# [PROBLEM DETAILS]
Copy every line of the material below word for word.
── MATERIAL FOR THIS EXERCISE
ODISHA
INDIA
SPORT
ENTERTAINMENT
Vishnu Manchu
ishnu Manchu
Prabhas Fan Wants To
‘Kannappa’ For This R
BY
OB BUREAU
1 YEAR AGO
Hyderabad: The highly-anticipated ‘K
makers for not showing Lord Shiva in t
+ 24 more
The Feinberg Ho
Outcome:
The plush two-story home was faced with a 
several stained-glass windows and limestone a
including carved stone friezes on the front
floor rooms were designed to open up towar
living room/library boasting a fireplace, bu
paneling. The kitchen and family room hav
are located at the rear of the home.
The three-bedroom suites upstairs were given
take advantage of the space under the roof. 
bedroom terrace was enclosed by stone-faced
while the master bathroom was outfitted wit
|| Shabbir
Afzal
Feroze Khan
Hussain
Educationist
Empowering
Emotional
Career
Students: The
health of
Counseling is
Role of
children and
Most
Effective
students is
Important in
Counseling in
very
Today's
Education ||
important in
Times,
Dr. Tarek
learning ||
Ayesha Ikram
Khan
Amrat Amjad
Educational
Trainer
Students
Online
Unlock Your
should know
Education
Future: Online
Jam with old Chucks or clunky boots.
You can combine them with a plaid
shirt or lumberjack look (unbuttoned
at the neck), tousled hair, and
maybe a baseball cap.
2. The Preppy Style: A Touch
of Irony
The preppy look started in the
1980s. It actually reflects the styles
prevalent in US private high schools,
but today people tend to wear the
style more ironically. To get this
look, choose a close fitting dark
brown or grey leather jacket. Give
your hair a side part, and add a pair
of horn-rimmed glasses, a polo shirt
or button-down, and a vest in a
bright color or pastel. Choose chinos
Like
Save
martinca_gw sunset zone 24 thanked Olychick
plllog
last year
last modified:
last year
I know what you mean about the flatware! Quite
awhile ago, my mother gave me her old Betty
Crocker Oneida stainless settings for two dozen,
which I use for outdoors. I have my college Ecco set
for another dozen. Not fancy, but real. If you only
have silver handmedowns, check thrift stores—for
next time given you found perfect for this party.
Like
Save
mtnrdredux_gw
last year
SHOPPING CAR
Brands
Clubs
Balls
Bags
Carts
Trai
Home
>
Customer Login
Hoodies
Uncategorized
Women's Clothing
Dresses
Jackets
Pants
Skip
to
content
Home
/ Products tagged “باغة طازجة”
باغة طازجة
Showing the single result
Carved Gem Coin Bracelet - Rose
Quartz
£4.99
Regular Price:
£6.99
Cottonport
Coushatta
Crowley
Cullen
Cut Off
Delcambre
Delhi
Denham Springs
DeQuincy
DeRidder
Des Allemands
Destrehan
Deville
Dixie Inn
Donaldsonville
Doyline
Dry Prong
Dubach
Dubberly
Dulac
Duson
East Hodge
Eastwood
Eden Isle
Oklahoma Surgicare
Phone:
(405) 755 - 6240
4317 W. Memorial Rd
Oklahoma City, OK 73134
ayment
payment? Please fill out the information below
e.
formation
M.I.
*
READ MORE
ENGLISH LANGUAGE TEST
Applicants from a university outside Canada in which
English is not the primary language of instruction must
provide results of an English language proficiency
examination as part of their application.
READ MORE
────
# [SOLUTION TO THE PROBLEM]
ODISHA
INDIA
SPORT
ENTERTAINMENT
Vishnu Manchu
ishnu Manchu
Prabhas Fan Wants To
‘Kannappa’ For This R
BY
OB BUREAU
1 YEAR AGO
Hyderabad: The highly-anticipated ‘K
makers for not showing Lord Shiva in t
+ 24 more
The Feinberg Ho
Outcome:
The plush two-story home was faced with a 
several stained-glass windows and limestone a
including carved stone friezes on the front
floor rooms were designed to open up towar
living room/library boasting a fireplace, bu
paneling. The kitchen and family room hav
are located at the rear of the home.
The three-bedroom suites upstairs were given
take advantage of the space under the roof. 
bedroom terrace was enclosed by stone-faced
while the master bathroom was outfitted wit
|| Shabbir
Afzal
Feroze Khan
Hussain
Educationist
Empowering
Emotional
Career
Students: The
health of
Counseling is
Role of
children and
Most
Effective
students is
Important in
Counseling in
very
Today's
Education ||
important in
Times,
Dr. Tarek
learning ||
Ayesha Ikram
Khan
Amrat Amjad
Educational
Trainer
Students
Online
Unlock Your
should know
Education
Future: Online
Jam with old Chucks or clunky boots.
You can combine them with a plaid
shirt or lumberjack look (unbuttoned
at the neck), tousled hair, and
maybe a baseball cap.
2. The Preppy Style: A Touch
of Irony
The preppy look started in the
1980s. It actually reflects the styles
prevalent in US private high schools,
but today people tend to wear the
style more ironically. To get this
look, choose a close fitting dark
brown or grey leather jacket. Give
your hair a side part, and add a pair
of horn-rimmed glasses, a polo shirt
or button-down, and a vest in a
bright color or pastel. Choose chinos
Like
Save
martinca_gw sunset zone 24 thanked Olychick
plllog
last year
last modified:
last year
I know what you mean about the flatware! Quite
awhile ago, my mother gave me her old Betty
Crocker Oneida stainless settings for two dozen,
which I use for outdoors. I have my college Ecco set
for another dozen. Not fancy, but real. If you only
have silver handmedowns, check thrift stores—for
next time given you found perfect for this party.
Like
Save
mtnrdredux_gw
last year
SHOPPING CAR
Brands
Clubs
Balls
Bags
Carts
Trai
Home
>
Customer Login
Hoodies
Uncategorized
Women's Clothing
Dresses
Jackets
Pants
Skip
to
content
Home
/ Products tagged “باغة طازجة”
باغة طازجة
Showing the single result
Carved Gem Coin Bracelet - Rose
Quartz
£4.99
Regular Price:
£6.99
Cottonport
Coushatta
Crowley
Cullen
Cut Off
Delcambre
Delhi
Denham Springs
DeQuincy
DeRidder
Des Allemands
Destrehan
Deville
Dixie Inn
Donaldsonville
Doyline
Dry Prong
Dubach
Dubberly
Dulac
Duson
East Hodge
Eastwood
Eden Isle
Oklahoma Surgicare
Phone:
(405) 755 - 6240
4317 W. Memorial Rd
Oklahoma City, OK 73134
ayment
payment? Please fill out the information below
e.
formation
M.I.
*
READ MORE
ENGLISH LANGUAGE TEST
Applicants from a university outside Canada in which
English is not the primary language of instruction must
provide results of an English language proficiency
examination as part of their application.
READ MORE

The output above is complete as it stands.